FDA Is Outlier in Trump's Deregulation Administration
President Trump has presided over undeniably successful deregulation efforts across the executive branch. At his re-election campaign announcement in Orlando, he touted his record on “the growing economy, the tax cuts, and deregulation.” Right up there with the economy and tax cuts, the president holds deregulation as one of his top priorities and successes.
And it’s easy to see why.
After Republicans passed the Tax Cuts and Jobs Act in December 2017, which repealed the Obamacare individual mandate, the administration expanded the hardship exemption provision, saving people millions of dollars in 2018.
Ajit Pai, appointed by President Trump to lead the Federal Communications Commission, successfully repealed net neutrality last year. Despite doomsday predictions by some that this would mean the end of the Internet as we know it, news broke recently that the average Internet speed in the U.S. increased 28% in the past year.
Just last month, the Environmental Protection Agency implemented a replacement for the Obama-era Clean Power Plan with less restrictive regulations. Instead of one-size-fits-all greenhouse gas emissions standard on power plants, the new rule sends power back to the state to decide how individual facilities can become more efficient. States are in a better position than unelected bureaucrats to understand where efficiencies can be made at their power plants.
President Trump’s zeal for streamlining government has gone so far that he has proposed dismantling the Office of Personnel Management entirely and dispersing its responsibilities among three other agencies.
The one dark spot on this otherwise successful deregulation agenda is the Food and Drug Administration.
Earlier this year, the FDA announced their new e-cigarette policy aimed ostensibly at reversing the recent increase in teen smoking. The policy states that certain flavored e-cigarette products can only be sold in stores that don’t allow minors in, or have rooms that are only for customers 18 and older.
Unfortunately, these big-government guidelines are not supported by research and are bad for small businesses.
First, the facts do not support the FDA’s position on e-cigarettes. The premise for the policy is that stores that are limited to 18 and older are better at enforcing age restrictions on e-cigarettes and other vaping products. Ironically, the latest research has found that the opposite is true. Vape and tobacco shops, which technically don’t allow minors in at all, sold three and four times as many e-cigarettes to underage teens than convenience stores did.

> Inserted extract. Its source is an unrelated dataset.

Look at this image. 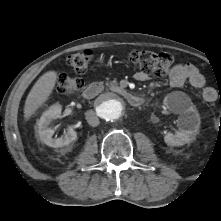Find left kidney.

Second, this burdensome regulation is anti-free market and will hurt small businesses. As you can imagine, your local convenience store will probably not be building a separate room that is restricted to customers 18 and older just to sell flavored e-cigarette pods. This requirement, in practice, completely cuts certain stores out of this market in favor of other stores that, as explained, actually have a worse record of selling these products to minors.
I completely understand the concern of FDA officials who want to address teen smoking. As a doctor, I know the negative health effects of smoking on the development of teens. But the unelected bureaucrats in the federal government should not be enacting policies that won’t work to do anything but hurt some small businesses in favor of others.
As President Trump ramps up his reelection campaign, I expect he will continue to campaign on the successful deregulation efforts of his administration. I just hope that his rhetoric will resonate with whoever the next FDA commissioner is.
Ron Paul is a former Republican member of Congress who served from 1997-2013 and 1979-1985.